- Born: January 3, 1928 Kanazawa, Japan
- Died: September 27, 2014 (aged 86) La Jolla, California
- Education: University of Tokyo
- Awards: James Clerk Maxwell Prize for Plasma Physics (1979)
- Scientific career
- Fields: Plasma Physics

= Tihiro Ohkawa =

Japanese physicist

Tihiro Ohkawa (大河千弘, Ōkawa Chihiro) was a Japanese physicist whose field of work was in plasma physics and fusion power. He was a pioneer in developing ways to generate electricity by nuclear fusion when he worked at General Atomics. Ohkawa died September 27, 2014, in La Jolla, California, at the age of 86.

== Early life and career ==
Ohkawa was born in Kanazawa on January 3, 1928. He studied physics at the University of Tokyo in 1950, and was a member of the Yoshio Nishina group for researching cosmic altitude radiation for 16 years even during the World War II. He was a researcher at CERN and at Midwestern State University before becoming a professor at the University of Tokyo. In 1960, he went to General Atomics, where he led a fusion research project and later became vice president and deputy chairman of the board.

In 1994, Ohkawa left General Atomics to found TOYO Technologies. In 2004, he was co-founder of Nano Fusion Technologies with Masano Nishikawa for the development of microfluidics. He was also a physics professor at the University of California, San Diego.

== Scientific contributions ==
In 1955, Ohkawa independently came up with idea of the fixed-field alternating gradient accelerator (FFAG) together with Keith Symon and Andrei Kolomensky, which led to the development of the first prototype in 1956 by the Midwestern Universities Research Association (MURA). He then developed a procedure to stabilize instabilities in tokamaks using multipole magnetic fields with Donald Kerst in 1960, which was then later confirmed by experiments.

In 1968, Ohkawa demonstrated that the plasma-current multipole configuration used to trap plasmas was stable, which resulted in the development of a series of tokamaks with vertically elongated plasma cross sections called the doublet. This eventually led to General Atomics' DIII-D tokamak, which influenced the design and concept of ITER.

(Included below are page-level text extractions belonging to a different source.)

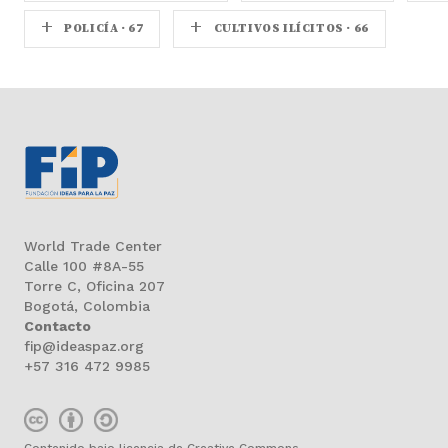
+
+
POLICÍA · 67
CULTIVOS ILÍCITOS · 66
World Trade Center
Calle 100 #8A-55
Torre C, Oficina 207
Bogotá, Colombia
Contacto
fip@ideaspaz.org
+57 316 472 9985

Ohkawa was also involved in the use of radioactive isotopes in the separation of nuclear isotopes from nuclear waste (at the Archimedes Technology Group in San Diego, which he founded).

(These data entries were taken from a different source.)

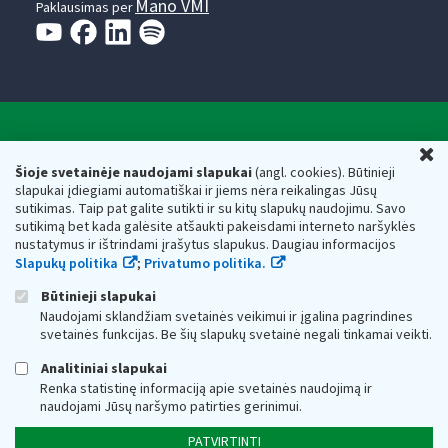
Mano VMI
Paklausimas per
Valstybinė mokesčių inspekcija prie Lietuvos
U
Respublikos finansų ministerijos
Šioje svetainėje naudojami slapukai
(angl. cookies). Būtinieji
slapukai įdiegiami automatiškai ir jiems nėra reikalingas Jūsų
Biudžetinė įstaiga. Juridinio asmens kodas — 188659752,
sutikimas. Taip pat galite sutikti ir su kitų slapukų naudojimu. Savo
adresas: Vasario 16-osios g. 14, 01107 Vilnius, Lietuva, el.paštas:
sutikimą bet kada galėsite atšaukti pakeisdami interneto naršyklės
vmi@vmi.lt
, E. pristatymo dėžutės adresas 188659752
nustatymus ir ištrindami įrašytus slapukus. Daugiau informacijos
Duomenys apie Valstybinę mokesčių inspekciją prie Lietuvos
Slapukų politika
;
Privatumo politika.
Respublikos finansų ministerijos kaupiami ir saugomi Juridinių
asmenų registre
Būtinieji slapukai
Naudojami sklandžiam svetainės veikimui ir įgalina pagrindines
svetainės funkcijas. Be šių slapukų svetainė negali tinkamai veikti.
Analitiniai slapukai
Renka statistinę informaciją apie svetainės naudojimą ir
naudojami Jūsų naršymo patirties gerinimui.
PATVIRTINTI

Ohkawa holds over 50 patents, in areas such as tile accelerators, fusion technology and biotechnology.

== Honors and awards ==
In 1968, Ohkawa became a Fellow of the American Physical Society. In 1979, he received the James Clerk Maxwell Prize for Plasma Physics for "his development of multi-current or doublet approach to the design of tokamaks with non-circular cross sections and for investigation of plasma confinement in toroidal multipoles".

He also received the 1984 Fusion Power Associates Leadership Award.